The Committee on Foreign Investment in the United States (CFIUS), an inter-agency committee headed by the Department of the Treasury, is authorized to review mergers, acquisitions or takeovers that could result in a U.S. business being owned or controlled by a foreign person or company. Once a little-known committee, CFIUS has become more widely recognized in the past decade amid growing concern over foreign investment in the United States and any resulting potential national security concerns. In fact, in September 2017, President Trump took the rare step of blocking a transaction: the proposed acquisition of Lattice Semiconductor Corporation by Canyon Bridge Capital Partners LLC, a subsidiary of Chinese state-owned China Venture Capital Fund Corporation Limited. Such a move indicates that the involved parties were unable to allay the national security concerns of CFIUS’s agency members. It further highlights the president’s “America First” outlook and the likelihood that CFIUS reviews will become more common and stringent under the current administration.

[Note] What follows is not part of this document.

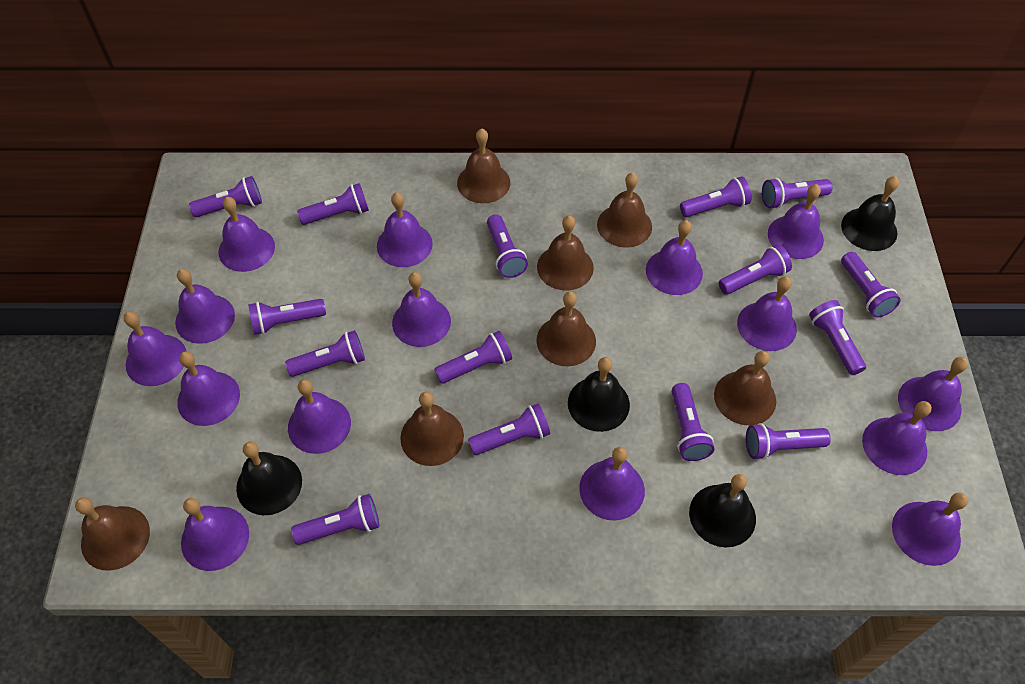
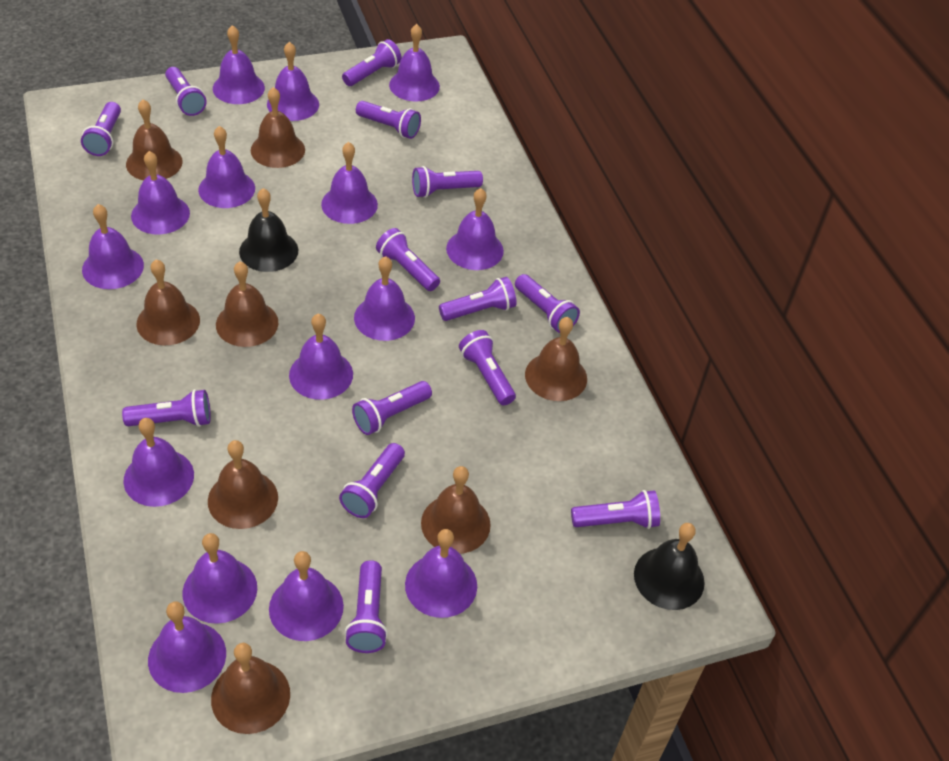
black bell: 4 -> 2
brown bell: 7 -> 8
purple flashlight: 15 -> 14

The recently released CFIUS 2015 Annual Report to Congress indicates the following trends:

  • In 2015, 143 transactions were reviewed by CFIUS, continuing the upward trend since 2009, when 65 notices were filed. Further, it is believed that filings increased again in 2016, and that 2017 will be a record year with over 200 filings.
  • In 2015, 42 percent of reviews were conducted for industries in the Manufacturing Sector; 32 percent in the Finance, Information, and Services Sector; 18 percent in the Mining, Utilities, and Construction Sector; and 8 percent in the Wholesale Trade, Retail Trade, and Transportation Sector.
  • For the fourth consecutive year, China led foreign countries in the number of CFIUS reviews, with 29 conducted in 2015. Over the three-year period from 2013 to 2015, Chinese investment in U.S. companies underwent 74 CFIUS reviews; the next closest country was Canada with 49 reviews, followed by the United Kingdom with 47 reviews.
  • While the majority of reviews conclude with approval by CFIUS, in 2015 the parties to 11 transactions had to agree to and adopt mitigation measures to address foreign ownership concerns and to remove any national security risks. This included establishing specific security protocols, notifying customers of foreign ownership, assuring the U.S. government of continued supply of goods or services and, in at least one instance, excluding sensitive assets from the transaction.
  • Finally, the annual report must highlight any “perceived adverse effects” of transactions reviewed by CFIUS, and the 2015 report for the first time indicates there could be national security concerns regarding potential acquisitions of U.S. companies that hold “substantial pools of potentially sensitive data about U.S. persons and businesses that … could be in any number of sectors, including, for example, the insurance sectors, health services, and technology services.”

While not stated in the report, the statistics reveal that in 2015, there was an increase in the length of time a transaction remained active and under review before CFIUS. By law, CFIUS must complete reviews within 90 days; however, historically, most transaction reviews have been concluded within the initial 30-day review period. The 2015 data indicate that nearly half of the 143 transactions went into the more formal 45-day investigation period. With continued pressure from Congress over the national security implications of foreign investment in certain segments of the U.S. economy, and calls for further reforms and updates to the relevant CFIUS statutes and regulations, longer review periods are likely to become common.